Students crowded the auditorium at the Global Center for Academic and Spiritual Life to hear New York Times columnist Bret Stephens speak at an event co-hosted by TorchPAC and Realize Israel on Monday.
Stephens and Mijal Bitton of the Shalom Hartman Institute spoke on a panel moderated by NYU chaplain Rabbi Yehuda Sarna.
The panel discussed Stephens’ rebuke of an anti-Semitic cartoon published in the New York Times opinion pages on Thursday. When asked if it was difficult for him to write a rebuke to his own paper, Stephens was quick to respond.
“It was easy because I knew I had to write the piece the moment I saw the cartoon,” Stephens said. “I realized I’m either going to denounce it or feel ashamed of myself for a long time, so as an emotional decision it was easy.”
CAS senior Jake Steel is involved in Israeli political activism on campus and said he was happy to hear a different perspective from Stephens.
“We can’t just live in a bubble,” Steel said. “We need to be exposed to opinions of all kinds. Even though [Stephens] and I are probably on different sides of the political spectrum, I still want to hear from him.”
NYU Jewish Voice for Peace issued a statement in response to the event citing past comments from Stephens against Palestinians and Muslims. In one column, Stephens said Palestinians have a “blood fetish” and equated what he called “the Arab mind” to anti-Semitism in another. The statement went on to call for Sarna to disassociate from the Bronfman Center and the event.
“We are disappointed yet unsurprised that The Bronfman Center for Jewish Student Life at NYU and its director, Rabbi Yehuda Sarna, are embracing right-wing Islamophobe Bret Stephens for an event tonight,” the statement read. “While Rabbi Sarna positions himself as an interfaith champion, we are disturbed by his willingness to welcome with open arms someone as violently racist as Bret Stephens.”
TorchPAC president and CAS sophomore Matthew Paltiel Weinstein said the goal in curating the event was to have people across the ideological spectrum discuss being Jewish in the U.S.

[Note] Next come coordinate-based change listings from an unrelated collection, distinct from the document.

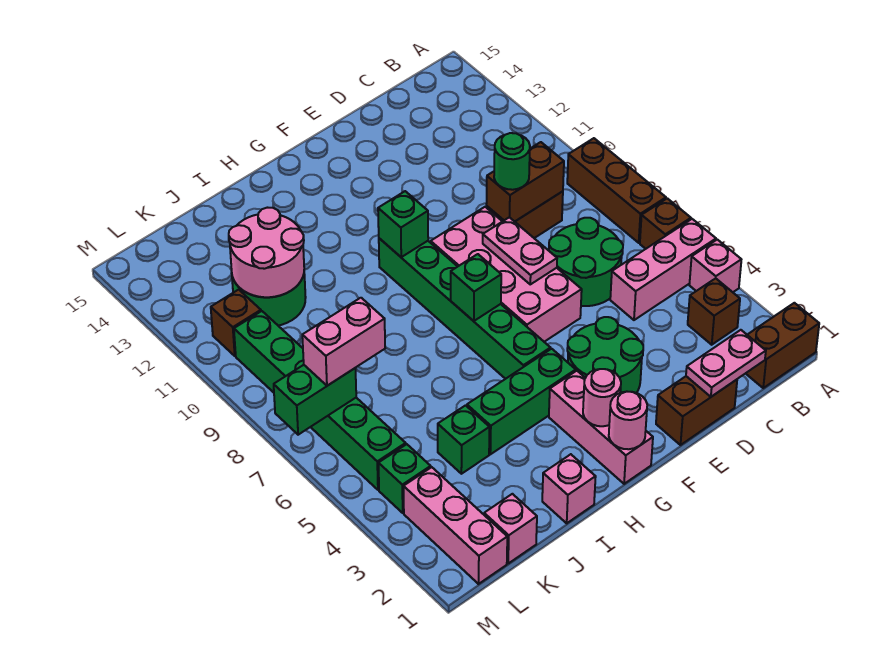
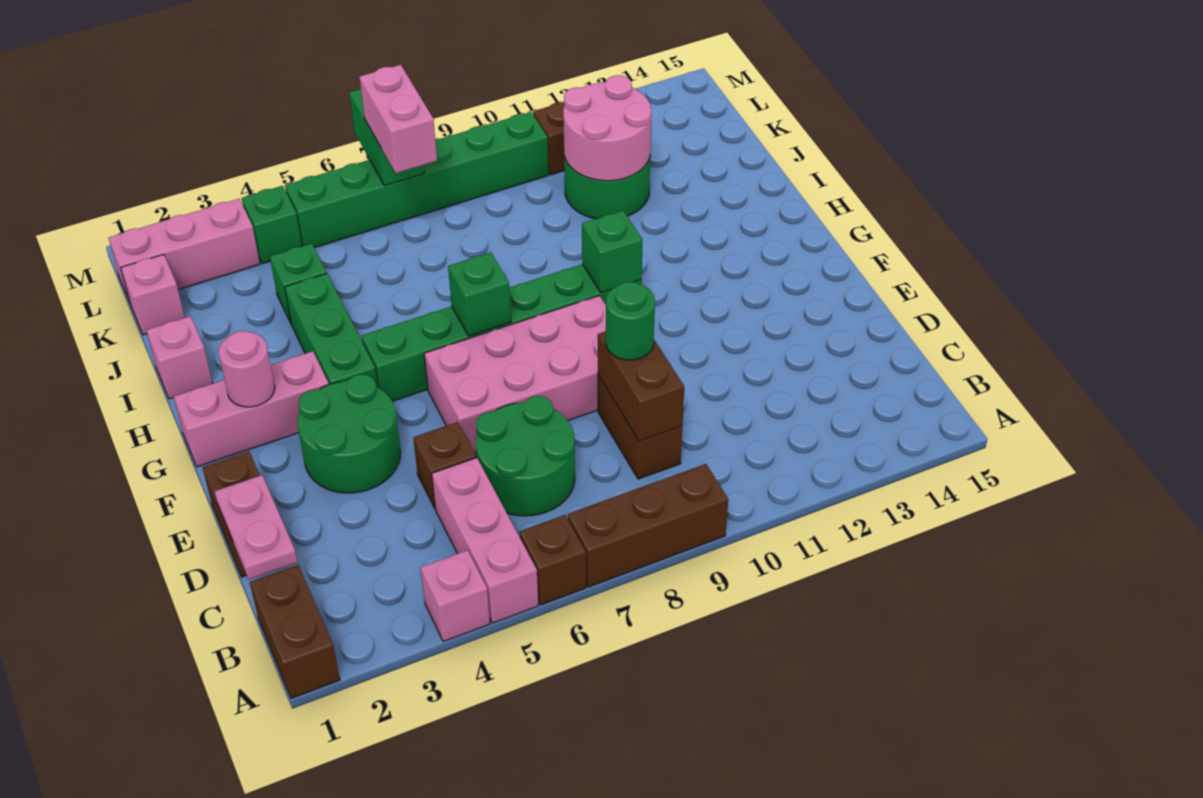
brown 1x1 brick [688,278,740,345] -> brown 1x1 brick moved to [413,422,476,508]
pink 1x2 plate [483,217,557,284] -> none
pink 1x1 round brick [609,392,647,449] -> none

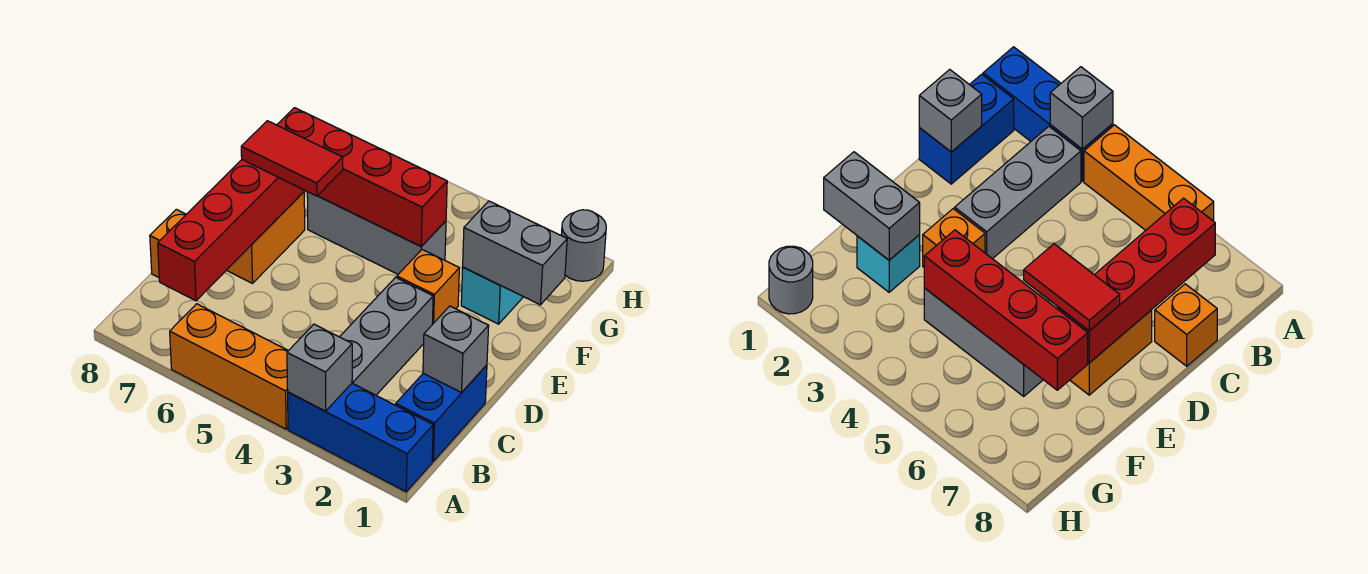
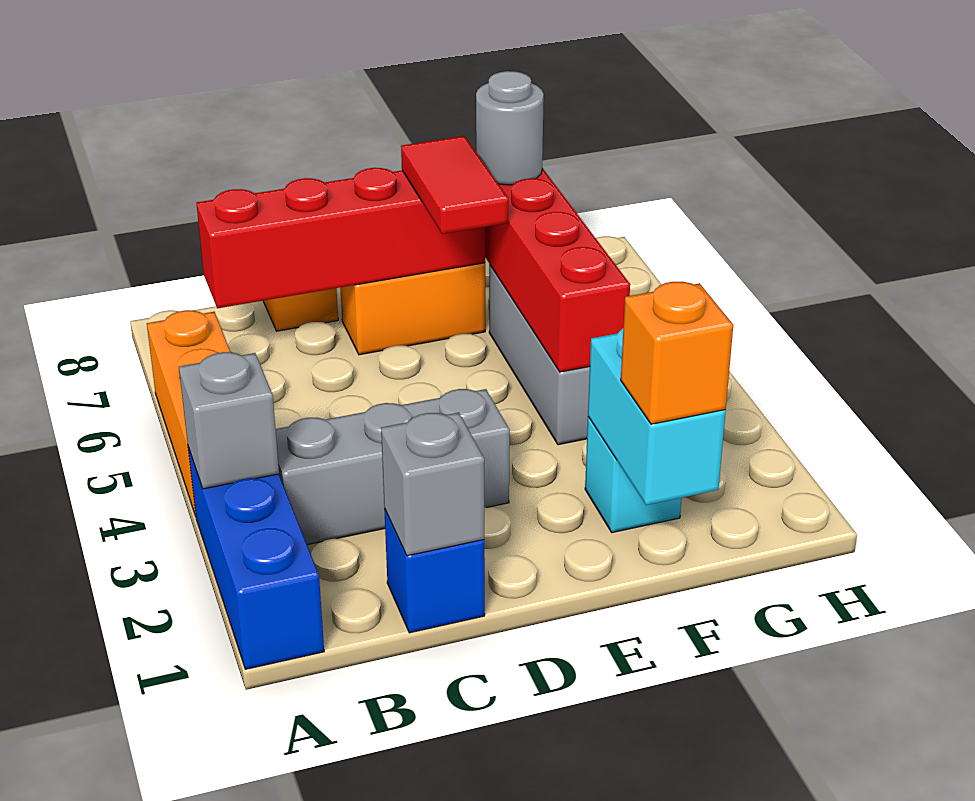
blue 1x2 brick [396,365,487,461] -> blue 1x1 brick [384,509,485,633]
orange 1x1 brick [397,250,459,325] -> orange 1x1 brick moved to [621,282,733,424]
grey 1x2 brick [463,201,567,305] -> cyan 1x2 brick [588,328,726,505]
grey 1x1 round brick [561,210,606,281] -> grey 1x1 round brick moved to [476,71,544,185]

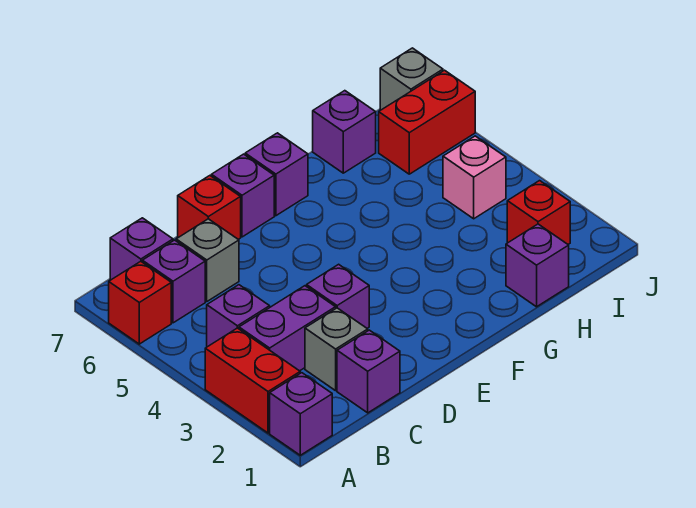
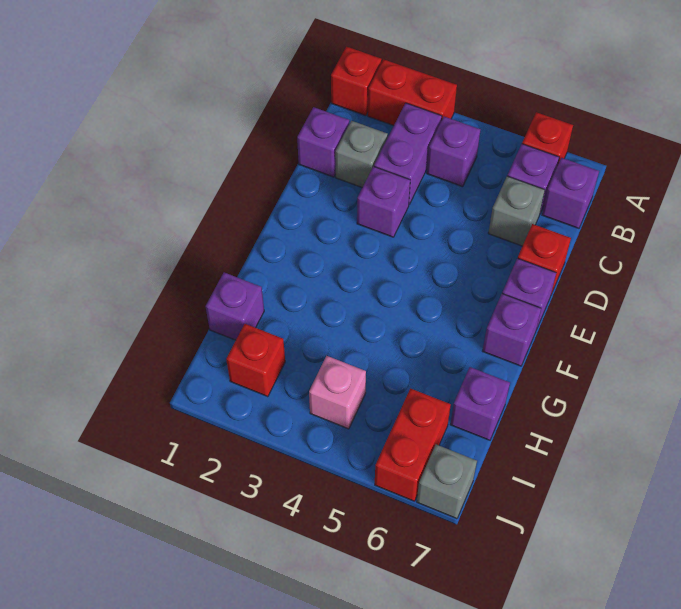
purple 1x1 brick [270,373,332,455] -> red 1x1 brick [331,47,382,116]

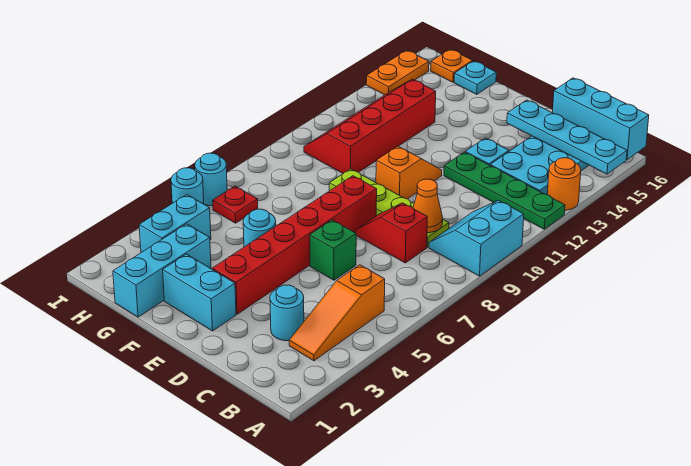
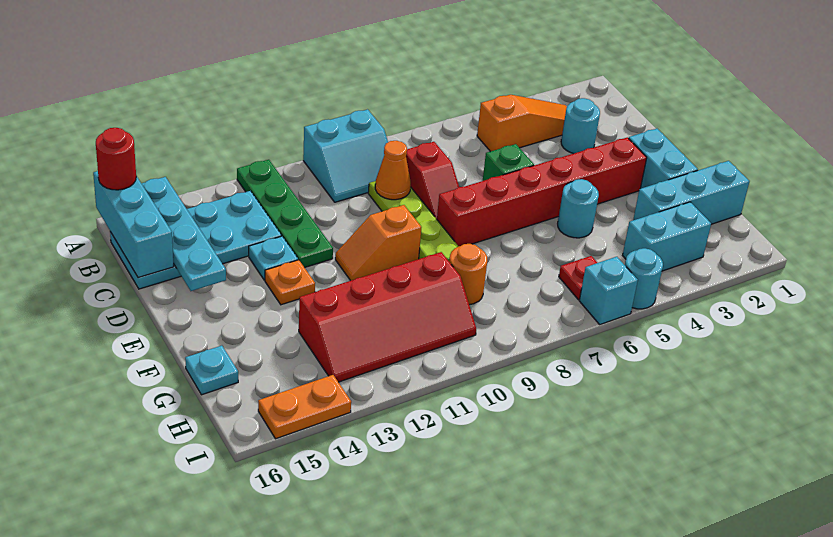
orange 1x1 round brick [547,158,581,210] -> orange 1x1 round brick moved to [449,244,487,305]
none -> red 1x1 round brick [96,128,136,190]
orange 1x1 plate [431,49,473,82] -> orange 1x1 plate moved to [265,260,315,305]
cyan 1x1 round brick [195,153,227,206] -> cyan 1x1 brick [579,257,638,325]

“I think on university campuses, and on our campus particularly, [when people] talk about Israel Palestine-American Jewish politics, it’s a very one-sided or black-and-white dichotomy,” Weinstein said. “What we try to do is try to have dialogue that’s more nuanced, [with] less yelling and shouting.”
Bitton spoke about the importance of self-awareness and fighting biases within one’s own political community.
“Part of the challenge that we have right now is that it’s increasingly difficult for community leaders and organizations to point at anti-Semitism when it’s in their partisan and political home,” Bitton said. “It’s much easier to score political points by pointing it out in others.”
Stephens then criticized President Donald Trump and progressives because he believed both sides were legitimizing anti-Semitism.
“[Trump] has legitimized a set of ideas that bring the extremists that much closer to the mainstream,” Stephens said. “In the same way that progressives on the left, by legitimizing anti-Zionism, have brought anti-Semitism closer to the fold so there’s a kind of mirror-like process.”